> Keypoint text descriptions:
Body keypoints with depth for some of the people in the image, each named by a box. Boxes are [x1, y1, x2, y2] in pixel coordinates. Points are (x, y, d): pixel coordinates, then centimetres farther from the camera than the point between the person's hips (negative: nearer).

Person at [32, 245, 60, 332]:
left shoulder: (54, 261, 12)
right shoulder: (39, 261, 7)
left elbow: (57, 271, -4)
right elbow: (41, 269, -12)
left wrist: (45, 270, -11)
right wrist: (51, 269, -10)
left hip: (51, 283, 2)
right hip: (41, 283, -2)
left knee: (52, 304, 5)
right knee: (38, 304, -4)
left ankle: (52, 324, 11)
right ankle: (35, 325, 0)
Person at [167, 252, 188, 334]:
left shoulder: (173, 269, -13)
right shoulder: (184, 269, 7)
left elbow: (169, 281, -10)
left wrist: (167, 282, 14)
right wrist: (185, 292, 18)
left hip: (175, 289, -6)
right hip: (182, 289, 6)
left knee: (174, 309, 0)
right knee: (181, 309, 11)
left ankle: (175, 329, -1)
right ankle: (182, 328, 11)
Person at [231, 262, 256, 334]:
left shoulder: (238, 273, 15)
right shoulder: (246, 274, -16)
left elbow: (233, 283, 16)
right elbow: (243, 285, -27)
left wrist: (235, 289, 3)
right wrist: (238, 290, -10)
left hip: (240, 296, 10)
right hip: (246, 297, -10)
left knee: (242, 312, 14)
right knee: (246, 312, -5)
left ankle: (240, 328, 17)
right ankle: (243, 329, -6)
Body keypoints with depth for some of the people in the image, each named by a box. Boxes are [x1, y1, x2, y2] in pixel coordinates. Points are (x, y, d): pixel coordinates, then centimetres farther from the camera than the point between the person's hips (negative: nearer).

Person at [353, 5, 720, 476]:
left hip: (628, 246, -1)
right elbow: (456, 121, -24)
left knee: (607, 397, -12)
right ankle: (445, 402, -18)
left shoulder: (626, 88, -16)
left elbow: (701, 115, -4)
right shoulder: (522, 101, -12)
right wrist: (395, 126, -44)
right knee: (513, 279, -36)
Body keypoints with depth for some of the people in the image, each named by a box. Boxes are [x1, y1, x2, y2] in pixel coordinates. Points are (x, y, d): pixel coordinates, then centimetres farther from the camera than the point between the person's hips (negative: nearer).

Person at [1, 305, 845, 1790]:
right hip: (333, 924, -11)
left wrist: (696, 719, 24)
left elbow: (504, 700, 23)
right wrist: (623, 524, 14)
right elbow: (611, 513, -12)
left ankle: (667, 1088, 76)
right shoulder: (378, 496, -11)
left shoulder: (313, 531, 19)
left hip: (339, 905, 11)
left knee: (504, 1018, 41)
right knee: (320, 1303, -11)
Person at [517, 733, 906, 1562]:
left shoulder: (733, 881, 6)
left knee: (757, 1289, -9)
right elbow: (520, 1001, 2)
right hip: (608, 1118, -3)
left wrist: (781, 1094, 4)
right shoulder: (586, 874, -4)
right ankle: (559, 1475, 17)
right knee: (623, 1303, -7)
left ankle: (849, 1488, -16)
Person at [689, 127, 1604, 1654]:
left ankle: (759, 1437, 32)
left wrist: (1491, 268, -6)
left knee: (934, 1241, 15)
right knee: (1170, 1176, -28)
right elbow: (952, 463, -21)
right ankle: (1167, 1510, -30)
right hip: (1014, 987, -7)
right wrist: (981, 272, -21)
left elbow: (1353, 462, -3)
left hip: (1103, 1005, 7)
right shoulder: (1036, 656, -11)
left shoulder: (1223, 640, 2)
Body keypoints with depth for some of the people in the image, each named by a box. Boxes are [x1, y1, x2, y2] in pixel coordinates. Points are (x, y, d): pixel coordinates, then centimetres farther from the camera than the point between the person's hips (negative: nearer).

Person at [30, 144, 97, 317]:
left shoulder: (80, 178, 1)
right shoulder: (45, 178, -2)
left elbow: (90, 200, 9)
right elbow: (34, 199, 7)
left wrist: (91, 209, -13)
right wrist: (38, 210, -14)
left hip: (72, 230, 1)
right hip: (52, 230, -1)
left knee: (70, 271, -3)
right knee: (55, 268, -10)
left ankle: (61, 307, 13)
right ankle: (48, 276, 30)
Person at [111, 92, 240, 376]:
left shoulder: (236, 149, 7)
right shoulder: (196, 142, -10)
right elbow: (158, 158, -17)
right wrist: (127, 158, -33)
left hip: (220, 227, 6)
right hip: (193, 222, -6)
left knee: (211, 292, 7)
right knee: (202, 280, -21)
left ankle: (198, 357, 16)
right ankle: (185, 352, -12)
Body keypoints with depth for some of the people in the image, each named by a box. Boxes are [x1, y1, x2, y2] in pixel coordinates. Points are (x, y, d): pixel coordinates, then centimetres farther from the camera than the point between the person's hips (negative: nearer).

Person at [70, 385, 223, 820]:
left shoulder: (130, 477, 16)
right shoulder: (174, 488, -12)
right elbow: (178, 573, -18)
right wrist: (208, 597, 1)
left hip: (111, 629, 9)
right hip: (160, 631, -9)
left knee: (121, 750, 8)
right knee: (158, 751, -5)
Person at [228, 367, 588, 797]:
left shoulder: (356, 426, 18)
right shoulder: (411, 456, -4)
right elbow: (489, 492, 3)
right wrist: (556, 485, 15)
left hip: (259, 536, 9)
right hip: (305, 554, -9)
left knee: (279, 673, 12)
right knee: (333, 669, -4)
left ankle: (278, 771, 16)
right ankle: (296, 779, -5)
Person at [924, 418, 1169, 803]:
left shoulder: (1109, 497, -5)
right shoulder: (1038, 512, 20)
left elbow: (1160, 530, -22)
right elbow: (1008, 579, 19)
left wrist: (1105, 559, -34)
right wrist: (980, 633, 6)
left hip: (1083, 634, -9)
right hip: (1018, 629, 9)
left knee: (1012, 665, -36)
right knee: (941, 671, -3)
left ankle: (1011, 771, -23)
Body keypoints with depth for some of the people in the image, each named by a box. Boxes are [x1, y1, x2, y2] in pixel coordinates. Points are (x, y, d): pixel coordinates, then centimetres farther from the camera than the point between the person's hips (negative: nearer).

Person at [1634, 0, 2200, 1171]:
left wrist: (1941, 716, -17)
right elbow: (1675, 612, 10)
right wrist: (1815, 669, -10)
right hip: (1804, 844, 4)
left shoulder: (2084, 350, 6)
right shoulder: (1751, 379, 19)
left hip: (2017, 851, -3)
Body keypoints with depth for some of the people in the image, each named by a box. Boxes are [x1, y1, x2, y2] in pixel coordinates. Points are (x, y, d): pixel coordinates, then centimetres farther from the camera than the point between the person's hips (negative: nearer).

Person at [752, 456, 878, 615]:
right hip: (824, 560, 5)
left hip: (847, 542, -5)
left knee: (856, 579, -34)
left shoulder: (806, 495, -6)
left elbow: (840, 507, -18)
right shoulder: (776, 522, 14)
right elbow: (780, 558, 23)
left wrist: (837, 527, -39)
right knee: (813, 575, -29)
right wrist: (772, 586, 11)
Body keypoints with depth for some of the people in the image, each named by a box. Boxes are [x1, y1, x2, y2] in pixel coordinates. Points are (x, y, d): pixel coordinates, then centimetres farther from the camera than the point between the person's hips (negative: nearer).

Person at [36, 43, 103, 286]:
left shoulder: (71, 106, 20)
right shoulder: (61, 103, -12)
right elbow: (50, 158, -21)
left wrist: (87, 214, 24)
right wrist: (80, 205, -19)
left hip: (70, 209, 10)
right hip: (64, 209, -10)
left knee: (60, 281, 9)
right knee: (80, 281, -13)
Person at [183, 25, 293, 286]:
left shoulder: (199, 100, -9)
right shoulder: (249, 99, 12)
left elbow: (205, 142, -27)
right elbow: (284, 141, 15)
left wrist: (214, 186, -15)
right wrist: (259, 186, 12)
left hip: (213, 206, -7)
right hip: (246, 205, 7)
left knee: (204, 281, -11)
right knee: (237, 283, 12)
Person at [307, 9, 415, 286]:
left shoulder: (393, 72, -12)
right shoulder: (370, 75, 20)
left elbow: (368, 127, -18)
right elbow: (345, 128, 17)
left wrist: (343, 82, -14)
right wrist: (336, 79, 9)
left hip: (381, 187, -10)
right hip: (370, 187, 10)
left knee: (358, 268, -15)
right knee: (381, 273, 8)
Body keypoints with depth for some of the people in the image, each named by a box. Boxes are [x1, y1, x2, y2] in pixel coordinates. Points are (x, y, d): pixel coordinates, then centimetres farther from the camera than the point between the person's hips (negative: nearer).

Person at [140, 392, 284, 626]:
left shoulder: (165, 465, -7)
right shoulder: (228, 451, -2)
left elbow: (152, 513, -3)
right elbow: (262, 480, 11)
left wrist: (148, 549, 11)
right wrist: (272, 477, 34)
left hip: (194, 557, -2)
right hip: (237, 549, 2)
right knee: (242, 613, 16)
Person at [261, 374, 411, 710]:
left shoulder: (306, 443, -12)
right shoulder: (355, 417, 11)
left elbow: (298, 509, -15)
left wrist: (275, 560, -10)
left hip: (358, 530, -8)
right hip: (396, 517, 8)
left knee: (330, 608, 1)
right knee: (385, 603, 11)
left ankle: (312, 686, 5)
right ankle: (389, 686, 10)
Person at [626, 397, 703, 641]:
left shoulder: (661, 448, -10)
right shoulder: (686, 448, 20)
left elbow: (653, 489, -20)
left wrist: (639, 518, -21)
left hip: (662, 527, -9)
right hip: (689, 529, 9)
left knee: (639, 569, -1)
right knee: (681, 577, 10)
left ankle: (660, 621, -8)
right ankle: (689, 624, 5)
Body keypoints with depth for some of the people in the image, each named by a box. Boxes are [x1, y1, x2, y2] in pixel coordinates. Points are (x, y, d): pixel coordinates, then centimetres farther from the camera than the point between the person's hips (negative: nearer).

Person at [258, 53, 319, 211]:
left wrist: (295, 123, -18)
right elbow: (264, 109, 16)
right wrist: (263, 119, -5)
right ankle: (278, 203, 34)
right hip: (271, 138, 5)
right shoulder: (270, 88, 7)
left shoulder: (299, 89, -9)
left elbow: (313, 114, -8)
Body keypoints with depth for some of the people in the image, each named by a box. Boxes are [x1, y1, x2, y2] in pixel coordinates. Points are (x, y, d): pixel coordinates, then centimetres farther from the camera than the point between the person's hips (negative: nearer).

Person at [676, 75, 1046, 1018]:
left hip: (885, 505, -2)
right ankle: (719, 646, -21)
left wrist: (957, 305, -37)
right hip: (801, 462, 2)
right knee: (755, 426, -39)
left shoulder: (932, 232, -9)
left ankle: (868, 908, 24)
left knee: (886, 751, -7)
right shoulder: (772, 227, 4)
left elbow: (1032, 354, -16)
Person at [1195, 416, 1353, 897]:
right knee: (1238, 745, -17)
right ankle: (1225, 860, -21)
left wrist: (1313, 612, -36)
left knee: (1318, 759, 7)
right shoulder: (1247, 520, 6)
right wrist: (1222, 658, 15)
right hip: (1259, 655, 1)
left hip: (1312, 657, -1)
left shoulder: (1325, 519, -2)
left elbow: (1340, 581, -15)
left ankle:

> What the task asks: Copy the lines above verbatim, everything from the line containing "right wrist: (556, 485, 15)" down to the line containing "right knee: (941, 671, -3)", with both of those lines included.

> Exercise result:
right wrist: (556, 485, 15)
left hip: (259, 536, 9)
right hip: (305, 554, -9)
left knee: (279, 673, 12)
right knee: (333, 669, -4)
left ankle: (278, 771, 16)
right ankle: (296, 779, -5)
Person at [924, 418, 1169, 803]:
left shoulder: (1109, 497, -5)
right shoulder: (1038, 512, 20)
left elbow: (1160, 530, -22)
right elbow: (1008, 579, 19)
left wrist: (1105, 559, -34)
right wrist: (980, 633, 6)
left hip: (1083, 634, -9)
right hip: (1018, 629, 9)
left knee: (1012, 665, -36)
right knee: (941, 671, -3)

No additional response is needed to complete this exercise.